RECORDS SUPPLIED Start Marker

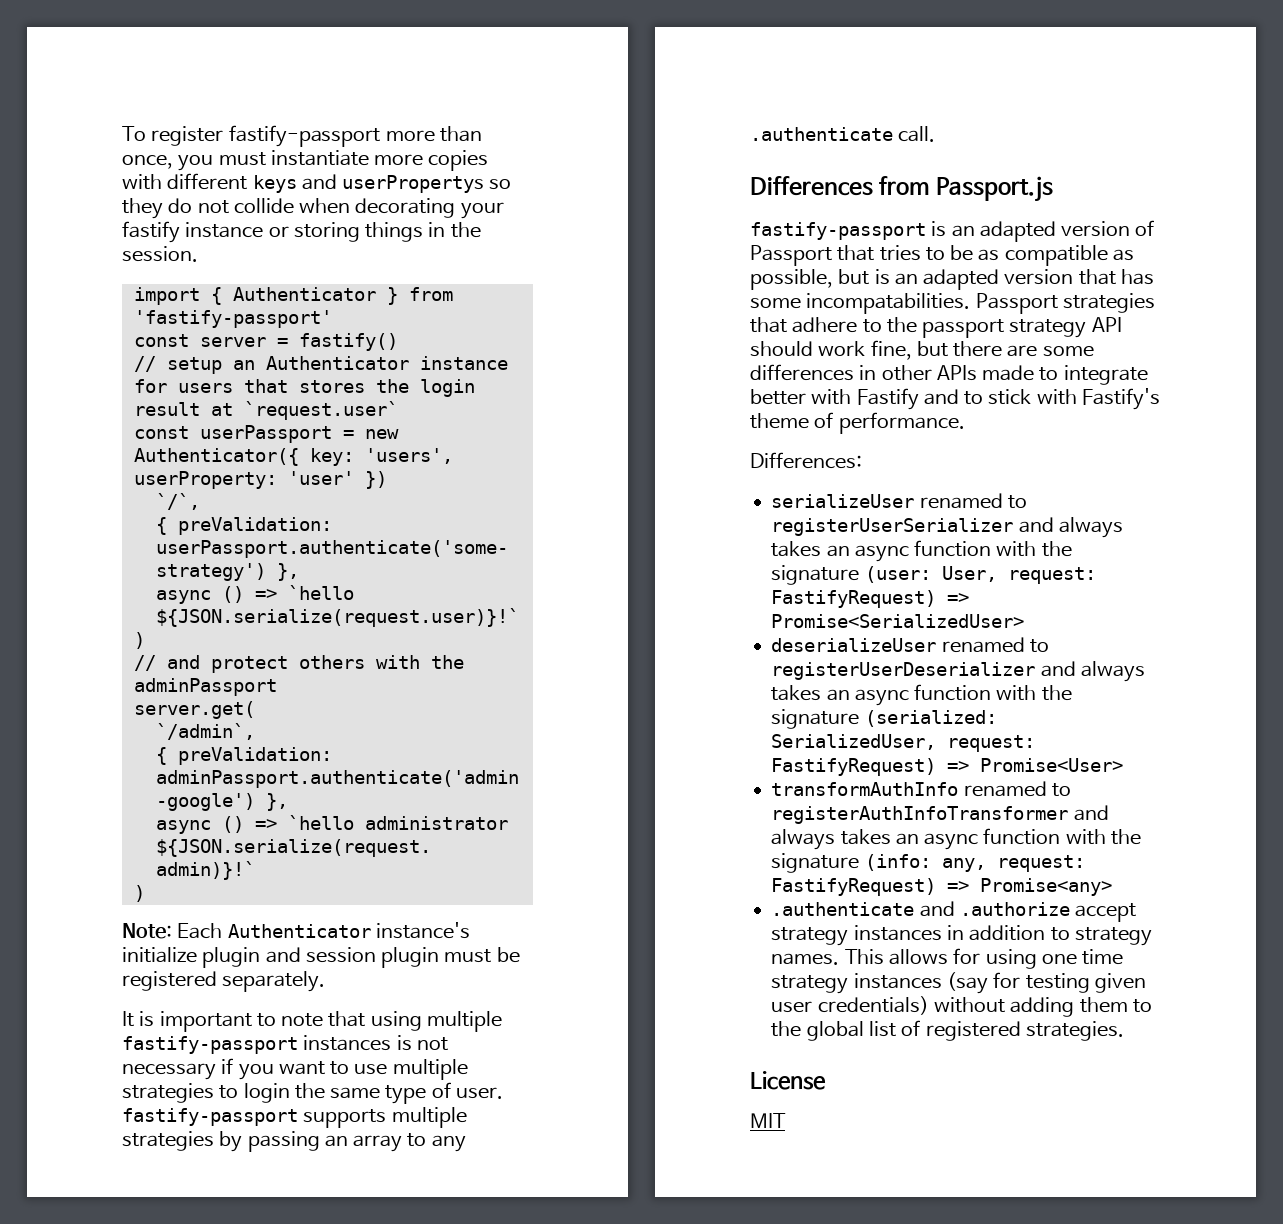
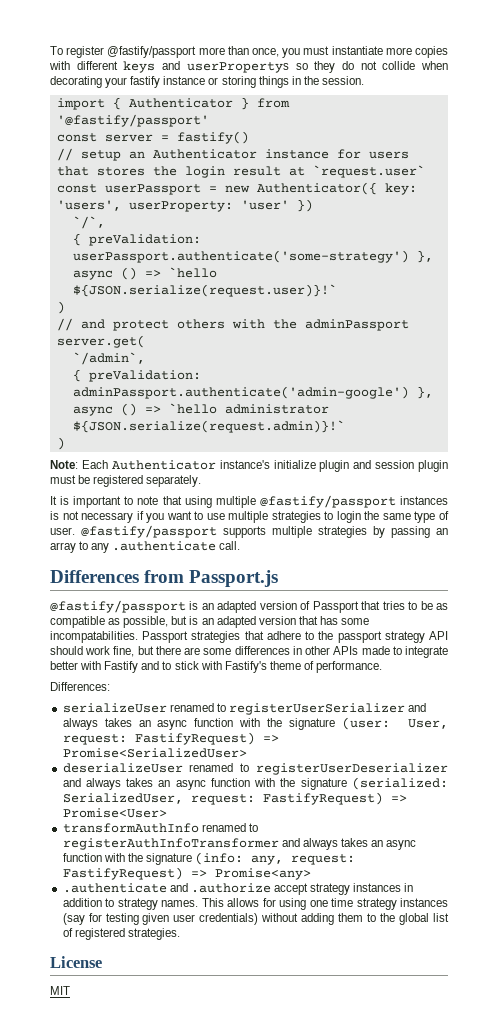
[228,125,381,147] fastify-passport -> [107,46,197,58] @fastify/passport
[133,310,332,328] 'fastify-passport' -> [56,114,209,127] '@fastify/passport'
[122,1036,298,1054] fastify-passport -> [259,495,396,508] @fastify/passport
[122,1108,298,1126] fastify-passport -> [81,525,217,538] @fastify/passport
[750,222,926,240] fastify-passport -> [50,600,186,613] @fastify/passport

RECORDS SUPPLIED End Marker

## JOB ITEM
Reproduce the entries above without change, omitting all pictures.

## YOUR SOLUTION
[228,125,381,147] fastify-passport -> [107,46,197,58] @fastify/passport
[133,310,332,328] 'fastify-passport' -> [56,114,209,127] '@fastify/passport'
[122,1036,298,1054] fastify-passport -> [259,495,396,508] @fastify/passport
[122,1108,298,1126] fastify-passport -> [81,525,217,538] @fastify/passport
[750,222,926,240] fastify-passport -> [50,600,186,613] @fastify/passport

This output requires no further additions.